Enhancing charge transfer efficiency through carboxyl-modification to improve the photocatalytic activity of covalent organic frameworks for hydrogen evolution from water splitting

The design of photocatalysts based on covalent organic frameworks (COFs) has attracted considerable interest. Nevertheless, the low efficiency in separating photogenerated carriers remains a substantial challenge. Herein, carboxyl modification is employed to enhance the separation efficiency of photogenerated carriers within imine-based porphyrin COFs through the resultant built-in electric field, thereby improving the photocatalytic performance of COFs in hydrogen evolution from water splitting. Spectroscopic and electrochemical analyses reveal that, compared with pristine two-dimensional porphyrin-based COFs (Por-COF), an isostructural carboxyl-modified COF (Por-COOH-COF) exhibits a prolonged excited-state lifetime, reduced exciton binding energy and decreased deactivation probability via radiative processes, and an improved photocurrent response. These improvements result in a hydrogen evolution of 12773 ± 297 μ mol⋅g −1 ⋅h −1 for Por-COOH-COF, approximately four times higher than that of Por-COF (3351 ± 197 μmol⋅g −1 ⋅h −1 ), positioning it among the most efficient metal-free COF photocatalysts reported to date.
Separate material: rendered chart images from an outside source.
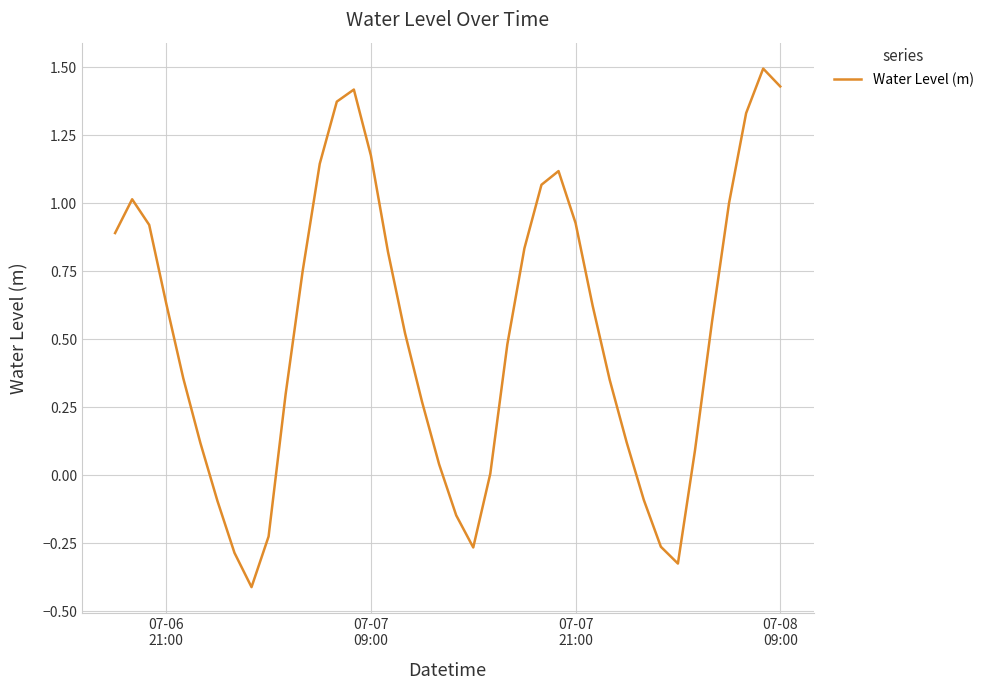

What is the smallest value displayed?

-0.4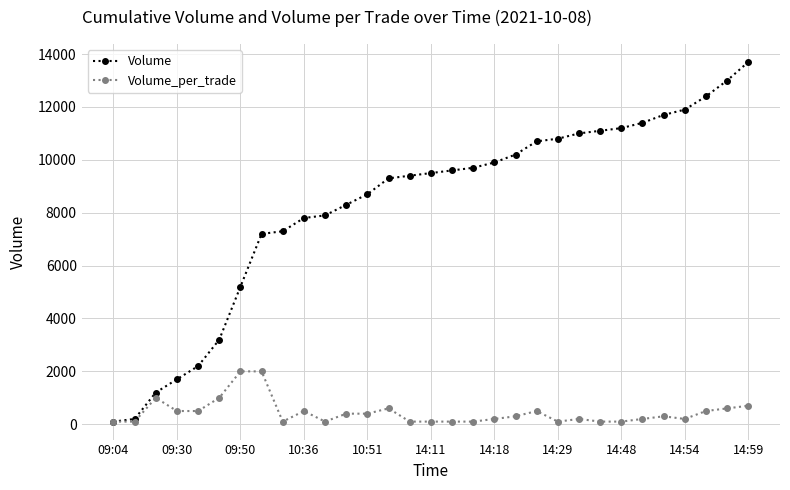

Rank the series by their average value, from highest to lowest.

Volume, Volume_per_trade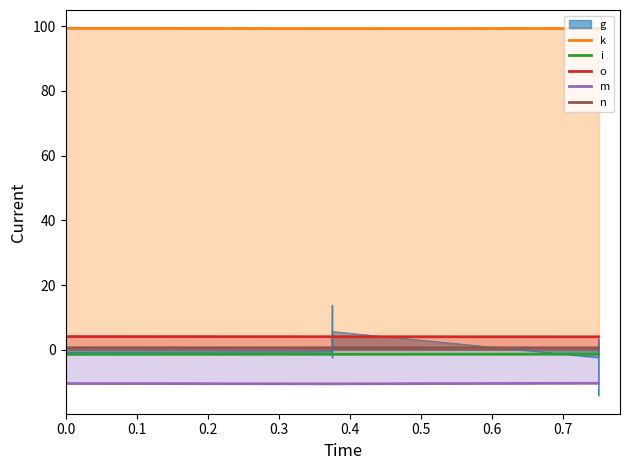

True or false: n has a value of 0.8 at 0.2.

False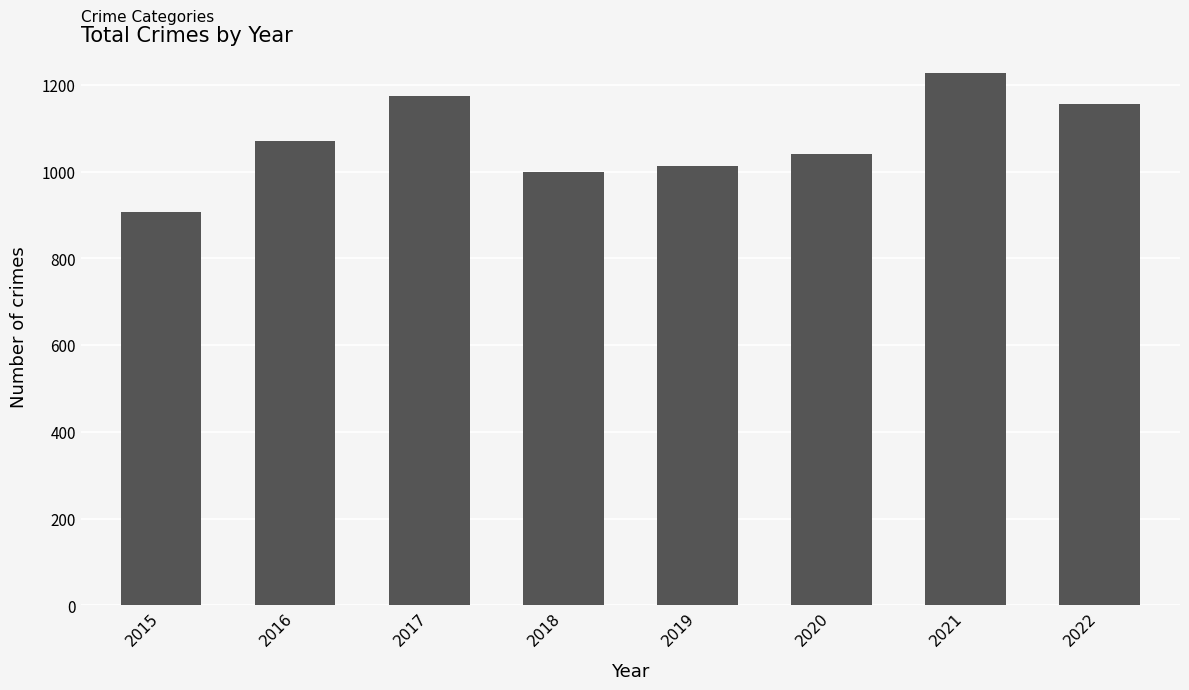

What is the change in value from 2020 to 2021?

+187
Density functional theory calculations and in situ X-ray photoelectron spectroscopy analyses indicate that carboxyl modification facilitates charge transfer from the porphine core to the active site of the imine bond (–C N–) under the ultraviolet–visible light irradiation, thereby contributing to the remarkable photocatalytic activity of Por-COOH-COF. This study elucidates how carboxyl groups positively influence photogenerated carrier separation within COFs and provides valuable insights into the development of high-performance metal-free COFs photocatalysts.